Running the docker stack file
With all of these changes in place we are ready to run the stack file. We included a script to run the stack file and create the volumes needed in the stack file. This script simply creates the volumes directories and runs the docker stack deploy ... command.
sudo ./run.sh
Once the stack is up you can run the following command to view the running services:
sudo docker stack services edgex-overlay
Confirming results
To ensure the device service is running on the worker node you can run the docker stack ps edgex-overlay command. Now check that you see the device service running on the worker-node while all of the other services are running on your host.

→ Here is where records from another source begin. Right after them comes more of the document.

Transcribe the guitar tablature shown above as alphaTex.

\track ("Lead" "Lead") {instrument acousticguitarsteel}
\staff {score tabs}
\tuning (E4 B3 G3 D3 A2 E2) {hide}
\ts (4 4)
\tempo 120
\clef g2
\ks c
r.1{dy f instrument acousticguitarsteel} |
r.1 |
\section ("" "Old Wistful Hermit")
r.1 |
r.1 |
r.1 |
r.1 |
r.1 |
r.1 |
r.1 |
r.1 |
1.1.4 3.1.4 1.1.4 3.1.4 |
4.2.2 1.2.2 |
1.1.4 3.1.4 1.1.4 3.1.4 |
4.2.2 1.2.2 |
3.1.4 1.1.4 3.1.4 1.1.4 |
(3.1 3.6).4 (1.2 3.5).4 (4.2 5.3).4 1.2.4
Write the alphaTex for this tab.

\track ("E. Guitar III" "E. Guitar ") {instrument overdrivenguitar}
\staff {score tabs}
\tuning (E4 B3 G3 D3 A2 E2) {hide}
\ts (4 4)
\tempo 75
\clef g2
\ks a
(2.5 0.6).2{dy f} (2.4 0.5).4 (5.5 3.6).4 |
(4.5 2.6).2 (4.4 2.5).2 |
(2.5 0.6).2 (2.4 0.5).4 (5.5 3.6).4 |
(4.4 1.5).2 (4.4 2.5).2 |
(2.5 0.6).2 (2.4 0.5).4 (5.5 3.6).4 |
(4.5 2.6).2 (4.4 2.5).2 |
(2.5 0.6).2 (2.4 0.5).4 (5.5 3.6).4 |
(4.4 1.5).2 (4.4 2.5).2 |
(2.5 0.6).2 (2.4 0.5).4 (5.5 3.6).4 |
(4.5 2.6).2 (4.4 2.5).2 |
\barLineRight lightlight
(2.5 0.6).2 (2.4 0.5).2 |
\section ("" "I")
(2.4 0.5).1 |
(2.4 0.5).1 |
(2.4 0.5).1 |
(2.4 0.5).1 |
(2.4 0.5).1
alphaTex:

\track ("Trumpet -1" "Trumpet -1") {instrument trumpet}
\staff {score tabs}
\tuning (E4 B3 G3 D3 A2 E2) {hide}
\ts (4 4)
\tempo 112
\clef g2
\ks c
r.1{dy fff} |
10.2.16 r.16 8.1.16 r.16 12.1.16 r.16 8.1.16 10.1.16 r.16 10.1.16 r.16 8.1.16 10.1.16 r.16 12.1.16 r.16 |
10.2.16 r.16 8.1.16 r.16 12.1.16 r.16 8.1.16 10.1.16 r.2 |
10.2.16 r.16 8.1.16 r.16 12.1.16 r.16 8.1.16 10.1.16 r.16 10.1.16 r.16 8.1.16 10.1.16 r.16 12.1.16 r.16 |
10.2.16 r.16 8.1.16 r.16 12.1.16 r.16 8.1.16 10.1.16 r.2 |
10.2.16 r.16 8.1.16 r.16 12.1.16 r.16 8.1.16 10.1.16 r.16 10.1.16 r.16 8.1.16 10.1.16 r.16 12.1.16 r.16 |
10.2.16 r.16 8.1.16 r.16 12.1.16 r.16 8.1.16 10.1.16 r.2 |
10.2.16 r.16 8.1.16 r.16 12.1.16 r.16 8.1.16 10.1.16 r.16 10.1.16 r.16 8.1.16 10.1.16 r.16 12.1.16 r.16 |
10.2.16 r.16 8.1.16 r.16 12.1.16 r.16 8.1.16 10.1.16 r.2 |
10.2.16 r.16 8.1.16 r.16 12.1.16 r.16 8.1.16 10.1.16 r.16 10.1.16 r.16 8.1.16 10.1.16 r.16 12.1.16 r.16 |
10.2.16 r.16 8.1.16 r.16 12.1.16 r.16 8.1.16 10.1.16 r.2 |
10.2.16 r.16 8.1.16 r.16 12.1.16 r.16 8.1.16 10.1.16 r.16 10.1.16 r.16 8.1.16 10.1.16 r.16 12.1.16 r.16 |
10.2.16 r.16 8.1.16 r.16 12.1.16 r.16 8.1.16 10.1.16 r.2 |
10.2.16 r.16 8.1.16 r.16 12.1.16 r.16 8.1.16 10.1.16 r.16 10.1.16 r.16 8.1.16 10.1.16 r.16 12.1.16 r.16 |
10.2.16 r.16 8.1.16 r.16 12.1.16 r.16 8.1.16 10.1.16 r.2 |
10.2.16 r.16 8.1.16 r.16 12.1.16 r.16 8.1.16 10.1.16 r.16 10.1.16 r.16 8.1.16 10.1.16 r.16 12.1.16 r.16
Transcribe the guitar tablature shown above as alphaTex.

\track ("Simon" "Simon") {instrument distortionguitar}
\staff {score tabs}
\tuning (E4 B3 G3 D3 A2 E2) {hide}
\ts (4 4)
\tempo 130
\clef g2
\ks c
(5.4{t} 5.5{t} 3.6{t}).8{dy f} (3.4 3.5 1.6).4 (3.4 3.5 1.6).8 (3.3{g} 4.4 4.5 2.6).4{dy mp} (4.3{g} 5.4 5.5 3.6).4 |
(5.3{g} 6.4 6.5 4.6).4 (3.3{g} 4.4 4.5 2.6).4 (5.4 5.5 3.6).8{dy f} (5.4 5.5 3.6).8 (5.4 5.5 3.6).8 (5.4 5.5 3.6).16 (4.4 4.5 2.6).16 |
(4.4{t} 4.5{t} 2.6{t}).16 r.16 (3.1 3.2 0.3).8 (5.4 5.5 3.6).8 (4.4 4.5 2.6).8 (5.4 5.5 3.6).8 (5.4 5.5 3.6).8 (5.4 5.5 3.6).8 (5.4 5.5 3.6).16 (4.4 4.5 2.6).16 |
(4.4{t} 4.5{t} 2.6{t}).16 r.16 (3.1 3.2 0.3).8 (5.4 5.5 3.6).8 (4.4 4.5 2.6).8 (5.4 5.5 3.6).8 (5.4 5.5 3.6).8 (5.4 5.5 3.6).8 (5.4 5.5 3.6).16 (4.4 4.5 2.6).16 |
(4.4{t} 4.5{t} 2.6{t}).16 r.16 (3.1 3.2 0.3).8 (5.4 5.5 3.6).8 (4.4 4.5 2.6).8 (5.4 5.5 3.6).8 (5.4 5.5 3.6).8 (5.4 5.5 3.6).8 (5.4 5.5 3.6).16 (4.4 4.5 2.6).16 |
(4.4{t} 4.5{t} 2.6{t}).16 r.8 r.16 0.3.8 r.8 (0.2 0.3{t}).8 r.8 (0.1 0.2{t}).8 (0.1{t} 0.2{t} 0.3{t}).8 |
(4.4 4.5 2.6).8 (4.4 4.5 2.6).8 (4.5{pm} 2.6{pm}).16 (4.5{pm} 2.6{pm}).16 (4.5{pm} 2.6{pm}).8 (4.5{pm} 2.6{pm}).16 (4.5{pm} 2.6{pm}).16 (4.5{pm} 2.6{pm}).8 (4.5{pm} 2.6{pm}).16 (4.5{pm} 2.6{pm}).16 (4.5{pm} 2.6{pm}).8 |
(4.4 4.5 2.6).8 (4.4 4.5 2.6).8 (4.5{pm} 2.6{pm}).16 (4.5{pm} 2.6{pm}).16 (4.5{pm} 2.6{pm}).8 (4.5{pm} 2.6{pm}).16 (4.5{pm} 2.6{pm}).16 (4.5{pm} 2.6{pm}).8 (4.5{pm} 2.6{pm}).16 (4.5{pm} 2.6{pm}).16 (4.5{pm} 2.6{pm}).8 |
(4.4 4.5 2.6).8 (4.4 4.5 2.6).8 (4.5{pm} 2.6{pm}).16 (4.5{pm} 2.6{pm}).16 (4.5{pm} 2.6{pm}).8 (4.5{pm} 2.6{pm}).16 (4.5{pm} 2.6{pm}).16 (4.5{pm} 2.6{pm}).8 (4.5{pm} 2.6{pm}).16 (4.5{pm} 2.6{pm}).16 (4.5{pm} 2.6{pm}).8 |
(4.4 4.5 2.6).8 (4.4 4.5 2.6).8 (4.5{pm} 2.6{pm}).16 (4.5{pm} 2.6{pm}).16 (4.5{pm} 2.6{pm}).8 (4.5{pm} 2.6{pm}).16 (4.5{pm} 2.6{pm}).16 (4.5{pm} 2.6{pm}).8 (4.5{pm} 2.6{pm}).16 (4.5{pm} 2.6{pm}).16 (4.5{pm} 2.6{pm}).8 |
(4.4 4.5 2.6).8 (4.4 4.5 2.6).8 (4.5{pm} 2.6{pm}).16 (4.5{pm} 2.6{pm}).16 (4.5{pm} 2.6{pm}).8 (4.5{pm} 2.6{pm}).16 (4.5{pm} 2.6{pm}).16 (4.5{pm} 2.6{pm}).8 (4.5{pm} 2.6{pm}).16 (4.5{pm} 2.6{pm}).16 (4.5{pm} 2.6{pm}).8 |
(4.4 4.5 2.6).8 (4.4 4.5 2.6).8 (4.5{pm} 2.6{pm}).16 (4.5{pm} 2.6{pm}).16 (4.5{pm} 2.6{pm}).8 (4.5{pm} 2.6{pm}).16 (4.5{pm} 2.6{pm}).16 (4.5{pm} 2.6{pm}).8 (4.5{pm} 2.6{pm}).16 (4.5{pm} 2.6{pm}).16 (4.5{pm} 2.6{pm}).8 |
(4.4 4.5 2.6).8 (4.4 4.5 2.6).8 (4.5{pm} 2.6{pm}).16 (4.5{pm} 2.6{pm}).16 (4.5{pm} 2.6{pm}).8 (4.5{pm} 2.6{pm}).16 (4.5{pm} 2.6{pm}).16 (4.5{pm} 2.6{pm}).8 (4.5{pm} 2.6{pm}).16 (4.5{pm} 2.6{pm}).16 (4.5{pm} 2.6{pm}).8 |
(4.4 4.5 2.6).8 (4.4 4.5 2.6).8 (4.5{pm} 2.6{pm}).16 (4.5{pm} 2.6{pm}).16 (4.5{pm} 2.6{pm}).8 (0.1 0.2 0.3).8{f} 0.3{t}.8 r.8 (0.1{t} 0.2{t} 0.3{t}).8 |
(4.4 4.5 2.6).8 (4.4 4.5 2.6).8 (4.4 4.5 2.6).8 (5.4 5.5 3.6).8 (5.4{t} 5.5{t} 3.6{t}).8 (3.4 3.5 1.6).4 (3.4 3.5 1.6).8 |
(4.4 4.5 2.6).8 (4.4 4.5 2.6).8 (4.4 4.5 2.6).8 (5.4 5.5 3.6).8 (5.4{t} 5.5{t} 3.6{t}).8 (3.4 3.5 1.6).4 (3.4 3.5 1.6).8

We have encryption enabled but how to we confirm that the overlay network is encrypting our data?
We can use tcpdum with a protocol filter for ESP (Encapsulating Security Payload) traffic on the worker node this allows us to sniff and ensure the traffic is coming over the expected encrypted protocol. Adding a -A flag would also highlight that the data is not in the HTTP protocol format.
sudo tcpdump -p esp
Tearing everything down
To remove the stack run the command:
sudo ./down.sh
This will remove the volumes and the stack.
To remove the swarm itself run: on the worker node docker swarm leave and on the host machine docker swarm leave --force.
To remove the vagrant VM run vagrant destroy on the host.